Birçoklarınızın belki de bugüne kadar hiç duymadığı bu ismi,Gomidas'ı, Burcu Yıldız, Ari Hergel ve Saro Usta bir kitap-albüm ile Türkiye'ye tanıtmayı hedefliyor.
Ermeni bir derlemeci olan Kütahya doğumlu Gomidas'ı tanımayanlar var ise şimdi tam zamanı.
Osmanlı'da ve Ermeniler arasında çok sesli müziğin temellerini atan. Türkiye'yi 1900'lerin başında yurtdışındaki birçok müzik konferanslarında tanıtan Gomidas'ın hayatından kısa bir kesiti yorumlayarak sunmaya çalışacağım...
Gomidas'ın asıl ismi Soğomon Soğomonyan.
1893'te Ermenistan'daki okuldan mezun olduğunda kendisine 7. yüzyılın önemli ozanı Gomidas'ın adı verilmiş.
Gomidas veya asıl adıyla Kevork oğlu Soğomon Soğomonyan, 26 Eylül 1869’da, Kütahya'da doğdu.
Babası Kevork Soğomonyan, kunduracıydı.
Halıcılık yapan annesi Takuhi de babası da müziğe yetenekliydi.
Soğomon Soğomonyan bir röportajda ailesini şöyle anlatıyor:
“Ailemizde herkesin sesi güzeldi. Babam tanınmış bir tar sanatçısı, amcam ise saz sanatçısıydı. Babam Kevork ve amcam Harutyun Soğomonyan bizim şehrin kilisesinde hayatlarının sonuna kadar okuyuculuk yaptılar. Annem ve babamın Türkçe bestelediği şarkılar halen şehrimizde söyleniyorlar. Bu şarkıların bir kısmını 1893’te Kütahya'ya ziyaretim sırasında yazıp kaydettim.”
Gomidas sadece Ermenice şarkıları değil, duyduğu Kürtçe, Türkçe ezgileri de not alıyordu. Hatta bir ezan bile derledi.
Ermenice konuşamam ama şarkı söylerim
1881 yılında Kütahyalı rahip K. Tertsagyan onu güzel sesi sebebiyle episkopos olması için Eçmiadzin’e gönderdi.
Tertsagyan, 20 yetim arasından 12 yaşındaki Soğomon’u seçmişti.
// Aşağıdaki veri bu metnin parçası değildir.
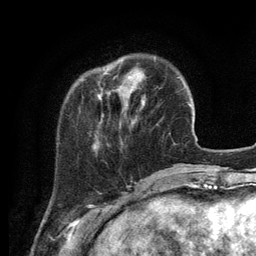
Breast MRI (dynamic contrast-enhanced), one axial slice; slice 26 of 134 in the series (ordered by position); cropped to one breast; dynamic contrast-enhanced series, time point 2 of 6 at this slice position (early post-contrast); 3 T; TE 2.8 ms, TR 7.3 ms; 1.2 mm slice thickness; 256 × 256 image matrix, field of view 180 × 180 mm. Female patient.
Outlined on this slice (semi-automatic segmentation, software-assisted and operator-edited):
- enhancing-tissue mask used for the functional tumour volume (all voxels passing the contrast-enhancement thresholds inside the analysis volume; usually the tumour): box from (x=94, y=69) to (x=145, y=148) px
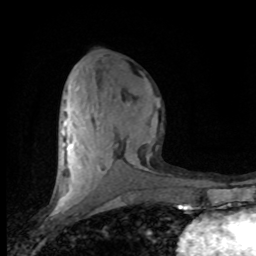
Breast MRI (dynamic contrast-enhanced), one axial slice; cropped to one breast; dynamic contrast-enhanced series, time point 2 of 8 at this slice position (early post-contrast); 1.5 T; TE 4.2 ms, TR 7.1 ms; 2 mm slice thickness; 256 × 256 image matrix, field of view 150 × 150 mm. Female patient.
Annotated regions visible in this slice (semi-automatically segmented with operator editing):
- enhancing-tissue mask used for the functional tumour volume (all voxels passing the contrast-enhancement thresholds inside the analysis volume; usually the tumour): bounding box <58,86,158,201> (left, top, right, bottom; pixels)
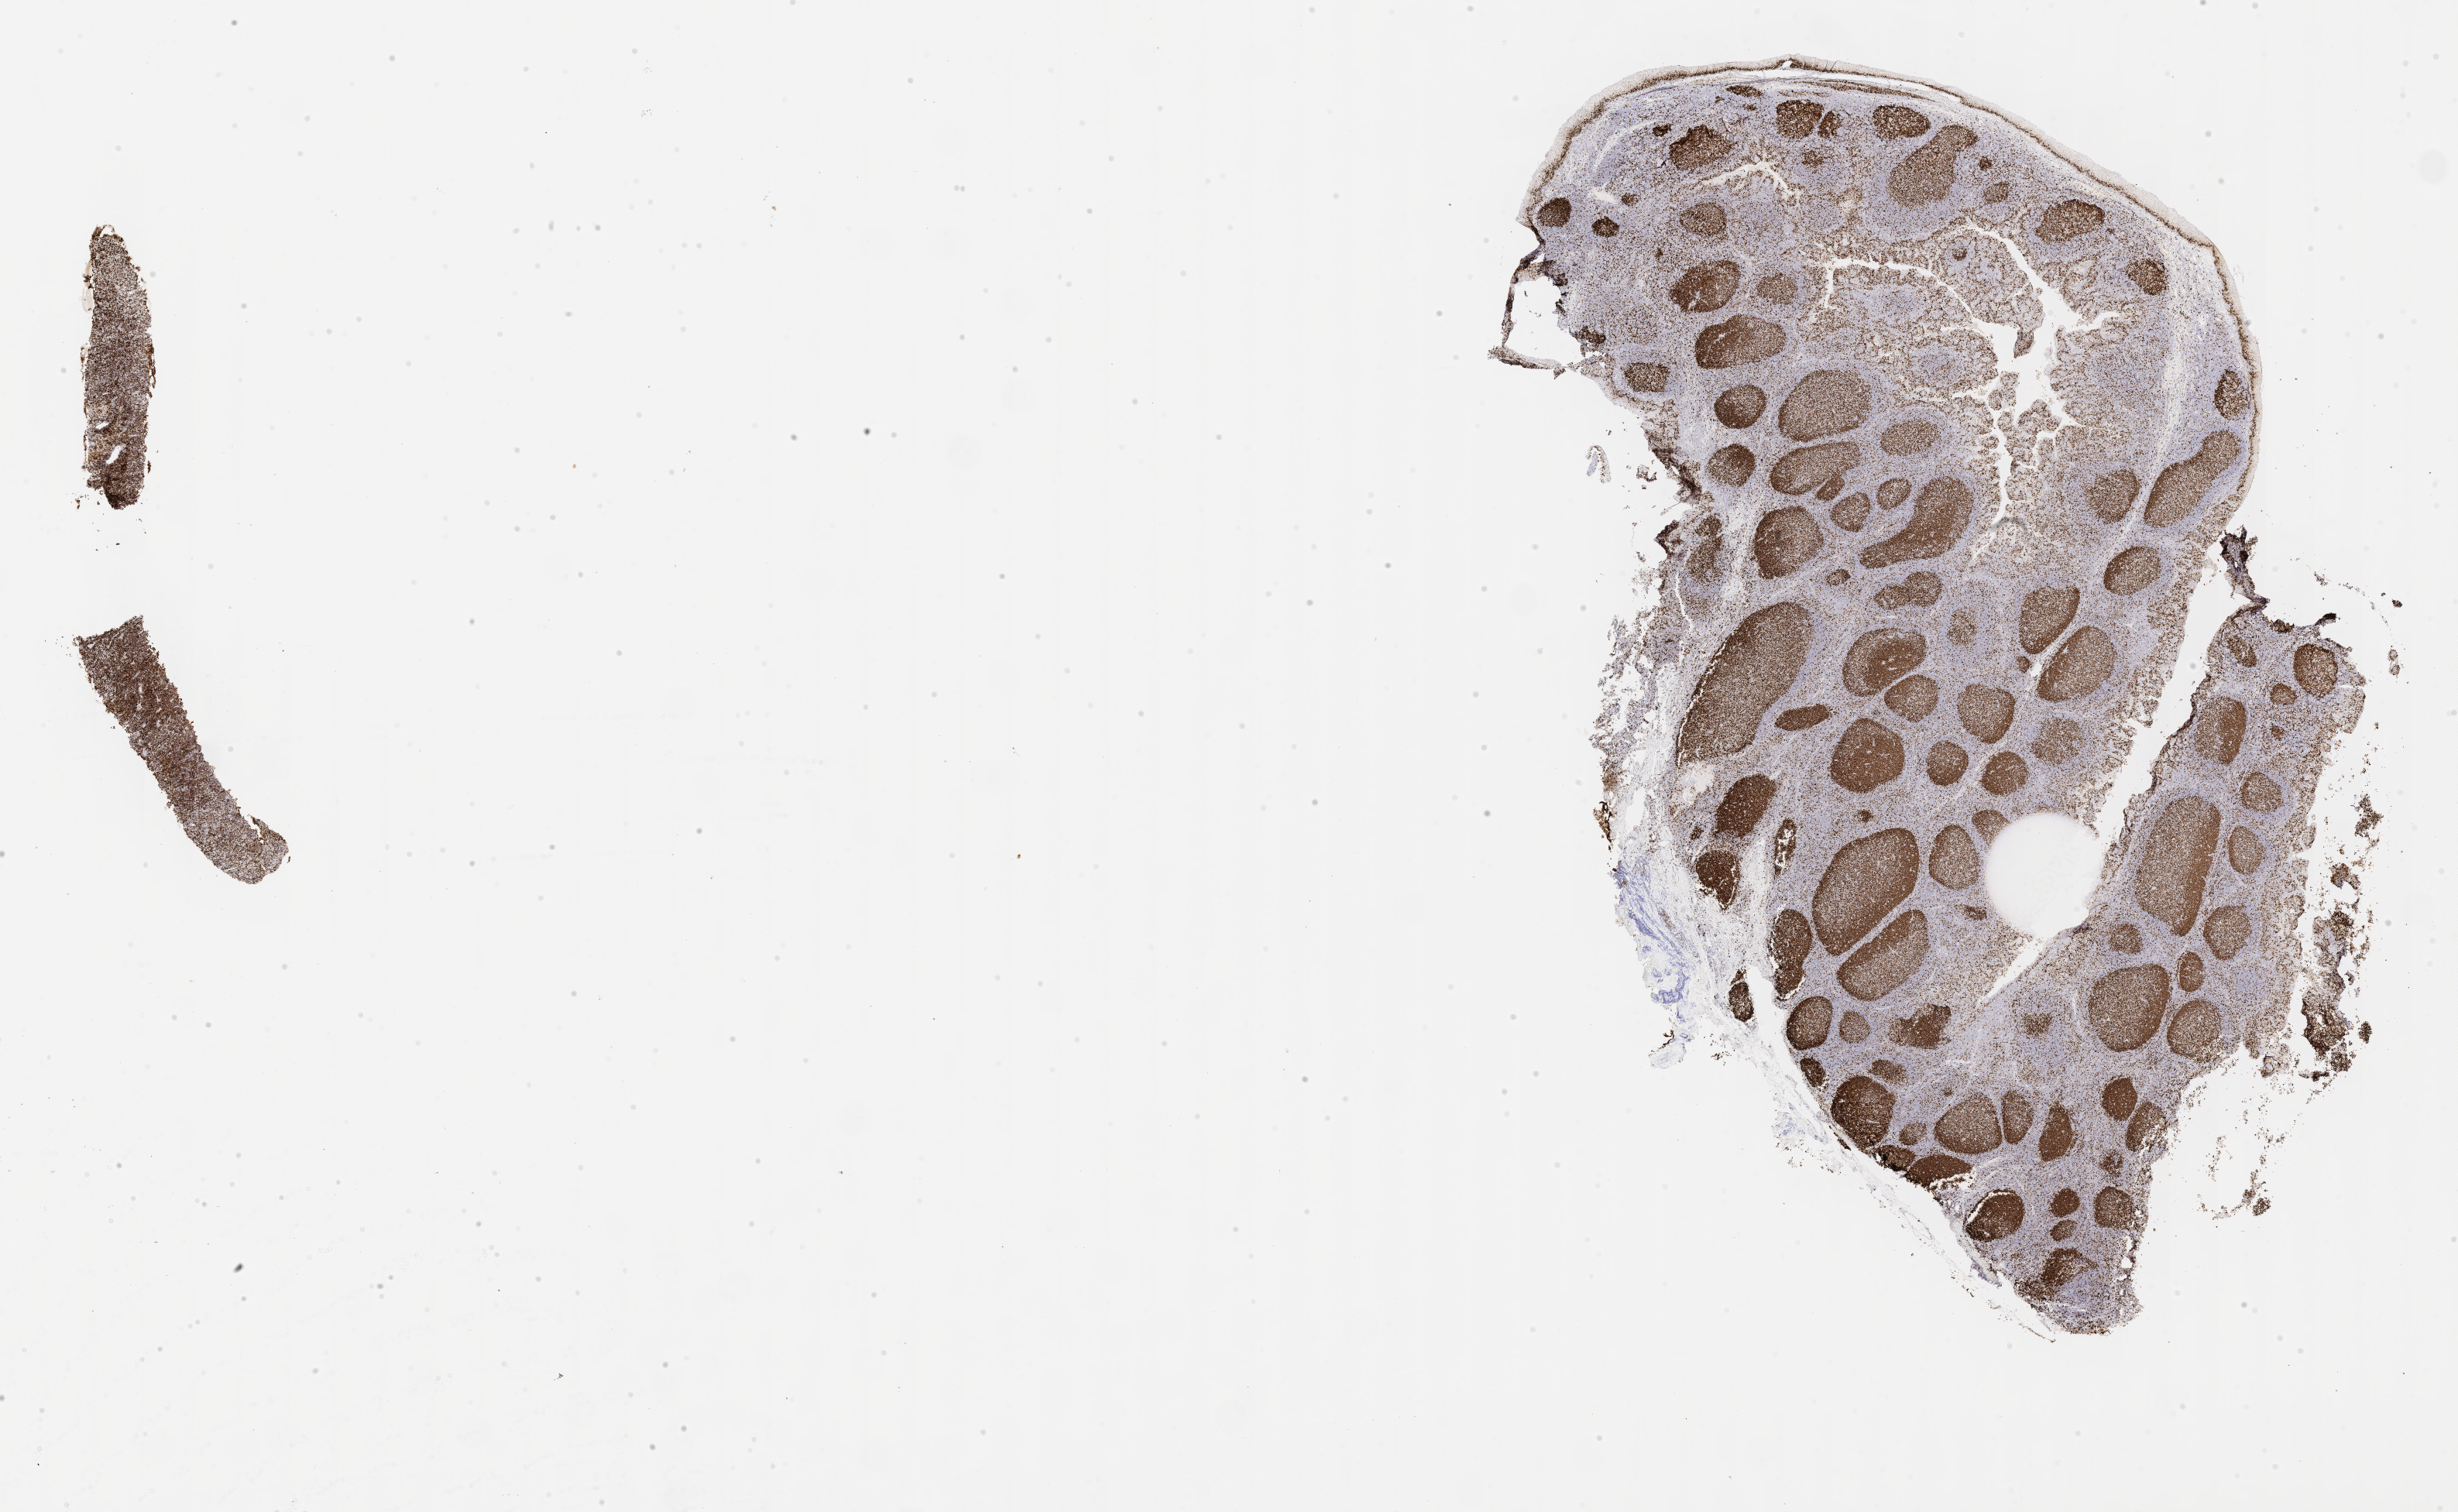
Whole-slide image, immunohistochemical stain for Ki-67 — shown as a low-resolution overview of the whole scanned area (about 25.7 x 15.8 mm). Patient sex: male.
* specimen: tumor tissue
Bir rivayete göre Soğomon seçimler sırasında, Katolikos IV. Kevork’un huzuruna çıktığında “Ermenice konuşamıyorum, isterseniz şarkı söylerim” demiş. Ve o güzel soprano sesiyle tek kelimesini bile anlamadığı Ermenice bir ilahi okumuş. Makamları ve sesleri öyle güzel verebilmiş ki 12 yaşındaki Soğomon'u hemen okula kabul etmişler.
Gençlik yıllarında hem klasik hem de dini müzikte bir devrimciydi Gomidas.
Eçmiadzin'deyken Ermenistan'ın Vağarşabat bölgesindeki Yezidilerin şarkılarını derlemek için köyleri geziyordu.
Dini müzik üzerine çalışmaları o döneme göre fazla gelmişti dinadamlarına.
Ermenistan'dan uzaklaşmak istedi.
Önce dönemin sanat merkezi Tiflis'e ardından da İstanbul'a geldi.
İstanbul'daki Ermeni toplumunun kendisini anlayacağını düşünüyordu.
Burada bir koro kurdu.
Koroya 17. yüzyılda kendi atalarının yaşadığı bölgenin ismini, Kusan adını koydu.
Müzik bilgisi ve eserleriyle o kadar ünlü olmuştu ki yurtdışından burslar alıyor, müzikolog olarak Avrupadaki konferanslarda tebliğler veriyordu.
Korosu ile katıldığı konserlerde Ermenice müzik ile Kürtçe ve Türkçe müziği karşılaştırmalarla anlatıyordu...
Profesör Richard Schmidt’in Gomidas için “Her nota için kanını dökmeye hazır fanatik bir doğuludur” diyor.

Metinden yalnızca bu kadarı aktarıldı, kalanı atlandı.